Sure, a judge’s comment was the spark, but the fuel is something else. Dipke would have it that the standing of our institutions is very much in doubt. What we are seeing is an airing of old grievances, not a passing fancy.
CJI Surya Kant has made it plain his words were for the ones with phony credentials in law and media, not for the jobless. But the damage was done; by the time he set the record straight, the idea had already taken on a life of its own.

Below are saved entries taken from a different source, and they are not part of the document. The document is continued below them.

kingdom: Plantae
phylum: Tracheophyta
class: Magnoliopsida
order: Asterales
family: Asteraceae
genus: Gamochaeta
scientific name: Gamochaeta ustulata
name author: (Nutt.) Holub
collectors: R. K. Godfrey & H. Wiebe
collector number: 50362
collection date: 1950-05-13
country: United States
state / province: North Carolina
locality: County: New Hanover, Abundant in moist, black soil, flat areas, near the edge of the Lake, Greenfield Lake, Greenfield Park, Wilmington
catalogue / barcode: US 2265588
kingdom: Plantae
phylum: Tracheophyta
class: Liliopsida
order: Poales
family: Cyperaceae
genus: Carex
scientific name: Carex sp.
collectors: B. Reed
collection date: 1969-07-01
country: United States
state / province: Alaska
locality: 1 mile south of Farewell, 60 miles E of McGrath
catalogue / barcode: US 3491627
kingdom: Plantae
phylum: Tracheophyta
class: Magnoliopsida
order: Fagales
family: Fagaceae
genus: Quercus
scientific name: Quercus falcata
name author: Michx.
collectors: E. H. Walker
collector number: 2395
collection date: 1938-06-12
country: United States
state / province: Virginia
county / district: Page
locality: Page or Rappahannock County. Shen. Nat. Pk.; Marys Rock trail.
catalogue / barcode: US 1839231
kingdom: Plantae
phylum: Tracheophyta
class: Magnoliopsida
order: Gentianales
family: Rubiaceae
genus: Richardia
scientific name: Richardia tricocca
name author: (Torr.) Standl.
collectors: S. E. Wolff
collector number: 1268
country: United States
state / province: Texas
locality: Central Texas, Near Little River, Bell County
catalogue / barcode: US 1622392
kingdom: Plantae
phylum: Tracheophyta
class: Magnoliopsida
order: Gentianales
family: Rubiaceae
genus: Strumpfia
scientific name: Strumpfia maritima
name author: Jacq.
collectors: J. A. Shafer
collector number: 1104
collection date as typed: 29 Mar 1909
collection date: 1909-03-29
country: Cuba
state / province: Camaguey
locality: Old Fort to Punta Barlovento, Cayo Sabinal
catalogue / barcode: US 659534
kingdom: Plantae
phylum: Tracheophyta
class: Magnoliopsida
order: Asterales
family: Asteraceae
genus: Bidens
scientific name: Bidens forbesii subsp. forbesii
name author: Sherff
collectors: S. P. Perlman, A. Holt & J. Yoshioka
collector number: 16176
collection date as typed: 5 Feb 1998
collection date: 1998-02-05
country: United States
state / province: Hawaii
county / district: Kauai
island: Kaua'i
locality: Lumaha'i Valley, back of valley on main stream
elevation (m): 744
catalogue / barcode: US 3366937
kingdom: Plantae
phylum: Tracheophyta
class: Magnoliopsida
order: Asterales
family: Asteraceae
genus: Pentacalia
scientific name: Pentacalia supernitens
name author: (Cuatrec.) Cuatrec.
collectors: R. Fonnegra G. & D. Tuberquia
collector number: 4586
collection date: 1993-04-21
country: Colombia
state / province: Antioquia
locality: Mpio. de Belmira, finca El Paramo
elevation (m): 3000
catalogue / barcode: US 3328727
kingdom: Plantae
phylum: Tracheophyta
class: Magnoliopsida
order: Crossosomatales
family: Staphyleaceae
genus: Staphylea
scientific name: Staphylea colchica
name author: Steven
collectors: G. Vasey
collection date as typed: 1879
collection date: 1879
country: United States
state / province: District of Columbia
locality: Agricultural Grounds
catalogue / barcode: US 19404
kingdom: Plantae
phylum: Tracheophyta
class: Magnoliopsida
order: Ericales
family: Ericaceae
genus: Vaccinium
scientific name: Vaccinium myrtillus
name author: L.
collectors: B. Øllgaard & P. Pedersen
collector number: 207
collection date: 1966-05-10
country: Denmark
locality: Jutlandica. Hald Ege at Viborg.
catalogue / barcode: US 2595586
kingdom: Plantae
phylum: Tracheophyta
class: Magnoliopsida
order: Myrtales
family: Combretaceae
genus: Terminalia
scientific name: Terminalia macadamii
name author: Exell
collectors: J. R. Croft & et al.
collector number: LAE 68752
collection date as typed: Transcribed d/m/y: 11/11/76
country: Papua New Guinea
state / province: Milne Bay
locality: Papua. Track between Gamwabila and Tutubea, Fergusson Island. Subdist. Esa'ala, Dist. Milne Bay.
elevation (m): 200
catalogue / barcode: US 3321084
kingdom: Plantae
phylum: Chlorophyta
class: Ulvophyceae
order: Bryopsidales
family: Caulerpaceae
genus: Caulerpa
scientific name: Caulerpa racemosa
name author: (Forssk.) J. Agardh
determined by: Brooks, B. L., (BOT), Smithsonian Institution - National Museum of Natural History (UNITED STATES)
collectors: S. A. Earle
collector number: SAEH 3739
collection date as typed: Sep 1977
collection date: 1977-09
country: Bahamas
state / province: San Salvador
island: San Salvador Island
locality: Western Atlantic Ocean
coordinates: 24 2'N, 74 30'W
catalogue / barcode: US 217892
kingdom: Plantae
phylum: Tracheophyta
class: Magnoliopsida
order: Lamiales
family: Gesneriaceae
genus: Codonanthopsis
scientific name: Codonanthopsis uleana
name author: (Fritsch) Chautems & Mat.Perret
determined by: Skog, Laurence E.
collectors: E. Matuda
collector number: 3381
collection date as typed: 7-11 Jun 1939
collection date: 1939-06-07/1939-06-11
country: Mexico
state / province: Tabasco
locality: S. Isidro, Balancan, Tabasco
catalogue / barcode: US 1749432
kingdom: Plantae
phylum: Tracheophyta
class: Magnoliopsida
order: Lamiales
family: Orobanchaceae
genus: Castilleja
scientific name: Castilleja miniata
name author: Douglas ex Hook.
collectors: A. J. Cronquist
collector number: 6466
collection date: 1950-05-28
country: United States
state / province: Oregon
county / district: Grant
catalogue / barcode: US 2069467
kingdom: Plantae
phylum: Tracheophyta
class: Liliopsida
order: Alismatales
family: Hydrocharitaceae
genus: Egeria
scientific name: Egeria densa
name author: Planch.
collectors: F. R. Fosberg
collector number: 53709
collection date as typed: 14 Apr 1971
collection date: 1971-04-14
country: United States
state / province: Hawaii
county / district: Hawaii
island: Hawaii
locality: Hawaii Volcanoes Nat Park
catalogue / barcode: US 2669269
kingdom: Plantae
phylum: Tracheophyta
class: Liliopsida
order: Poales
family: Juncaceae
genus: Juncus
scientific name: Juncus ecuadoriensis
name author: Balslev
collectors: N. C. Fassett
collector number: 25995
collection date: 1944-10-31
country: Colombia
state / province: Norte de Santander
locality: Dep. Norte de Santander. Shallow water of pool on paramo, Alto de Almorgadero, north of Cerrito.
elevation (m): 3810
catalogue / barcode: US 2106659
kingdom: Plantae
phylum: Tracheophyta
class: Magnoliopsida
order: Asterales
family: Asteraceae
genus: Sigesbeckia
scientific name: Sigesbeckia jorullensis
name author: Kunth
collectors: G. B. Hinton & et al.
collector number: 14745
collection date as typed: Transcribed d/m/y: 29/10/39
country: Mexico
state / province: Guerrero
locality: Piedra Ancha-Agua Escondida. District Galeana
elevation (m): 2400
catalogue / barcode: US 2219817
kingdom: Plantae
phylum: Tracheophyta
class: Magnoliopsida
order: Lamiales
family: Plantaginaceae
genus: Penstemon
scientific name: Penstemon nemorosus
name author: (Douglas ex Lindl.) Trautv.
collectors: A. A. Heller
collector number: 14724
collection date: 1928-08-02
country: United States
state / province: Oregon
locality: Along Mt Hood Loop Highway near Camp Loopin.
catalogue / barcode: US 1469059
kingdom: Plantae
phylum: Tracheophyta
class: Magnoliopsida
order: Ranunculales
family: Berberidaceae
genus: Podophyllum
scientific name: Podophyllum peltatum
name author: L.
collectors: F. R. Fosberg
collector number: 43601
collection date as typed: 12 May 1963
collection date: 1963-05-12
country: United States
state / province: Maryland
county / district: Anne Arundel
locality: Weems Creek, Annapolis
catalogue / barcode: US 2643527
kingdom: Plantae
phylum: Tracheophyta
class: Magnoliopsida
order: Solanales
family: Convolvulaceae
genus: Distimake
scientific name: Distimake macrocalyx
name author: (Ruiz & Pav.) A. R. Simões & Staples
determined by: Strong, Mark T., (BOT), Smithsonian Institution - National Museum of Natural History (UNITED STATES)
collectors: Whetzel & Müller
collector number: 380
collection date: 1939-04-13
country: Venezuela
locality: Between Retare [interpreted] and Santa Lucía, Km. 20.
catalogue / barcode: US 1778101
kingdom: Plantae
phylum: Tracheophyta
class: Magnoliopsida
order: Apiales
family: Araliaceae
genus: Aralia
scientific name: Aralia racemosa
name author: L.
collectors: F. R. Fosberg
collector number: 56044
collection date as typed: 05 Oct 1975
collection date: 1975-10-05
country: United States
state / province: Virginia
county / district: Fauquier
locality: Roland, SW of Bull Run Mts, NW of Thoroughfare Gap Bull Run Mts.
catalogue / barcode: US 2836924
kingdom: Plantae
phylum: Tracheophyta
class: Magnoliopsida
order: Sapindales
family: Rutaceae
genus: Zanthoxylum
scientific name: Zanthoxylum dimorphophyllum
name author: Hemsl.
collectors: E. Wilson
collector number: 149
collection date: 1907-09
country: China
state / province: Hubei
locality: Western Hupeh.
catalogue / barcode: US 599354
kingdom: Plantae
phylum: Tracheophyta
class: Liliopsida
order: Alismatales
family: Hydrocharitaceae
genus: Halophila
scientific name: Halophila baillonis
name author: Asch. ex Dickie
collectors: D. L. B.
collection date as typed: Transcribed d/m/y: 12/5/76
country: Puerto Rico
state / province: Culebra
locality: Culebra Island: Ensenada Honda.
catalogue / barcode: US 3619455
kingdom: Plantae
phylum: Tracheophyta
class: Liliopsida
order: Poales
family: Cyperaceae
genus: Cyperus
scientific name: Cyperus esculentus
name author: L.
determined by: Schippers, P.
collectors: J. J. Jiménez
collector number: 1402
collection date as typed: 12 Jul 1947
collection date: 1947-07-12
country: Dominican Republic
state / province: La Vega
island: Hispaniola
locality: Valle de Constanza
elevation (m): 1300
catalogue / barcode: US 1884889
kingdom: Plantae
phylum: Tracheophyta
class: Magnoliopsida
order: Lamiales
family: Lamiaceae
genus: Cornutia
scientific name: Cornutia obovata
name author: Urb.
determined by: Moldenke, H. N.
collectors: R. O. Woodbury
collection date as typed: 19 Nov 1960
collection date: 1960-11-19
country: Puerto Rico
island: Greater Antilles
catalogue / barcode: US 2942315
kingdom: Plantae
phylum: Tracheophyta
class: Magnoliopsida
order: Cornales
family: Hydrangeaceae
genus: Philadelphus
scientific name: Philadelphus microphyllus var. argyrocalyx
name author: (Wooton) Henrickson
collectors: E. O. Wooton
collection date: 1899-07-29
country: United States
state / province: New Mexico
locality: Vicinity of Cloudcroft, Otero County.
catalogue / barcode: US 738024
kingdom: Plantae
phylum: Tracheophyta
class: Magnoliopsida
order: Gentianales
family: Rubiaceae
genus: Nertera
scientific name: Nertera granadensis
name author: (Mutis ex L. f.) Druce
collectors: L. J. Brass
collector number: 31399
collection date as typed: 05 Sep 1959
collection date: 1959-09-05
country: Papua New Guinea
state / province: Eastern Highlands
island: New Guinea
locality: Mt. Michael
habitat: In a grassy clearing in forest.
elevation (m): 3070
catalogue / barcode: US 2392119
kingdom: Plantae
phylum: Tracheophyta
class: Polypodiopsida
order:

Why it matters and what comes next
It comes down to this: does it stay a one-liner and wither, or do we put some of these five demands into practice and make some noise? One way or another, it has opened a new door to talk about how the youth are treated and who is in a position to represent them.
A cockroach, to Dipke, is a mark of tenacity. And for the ones who have put their name down, the joke is apt. It tells you what it is like when the system is no longer in earshot: even a swarm has a say.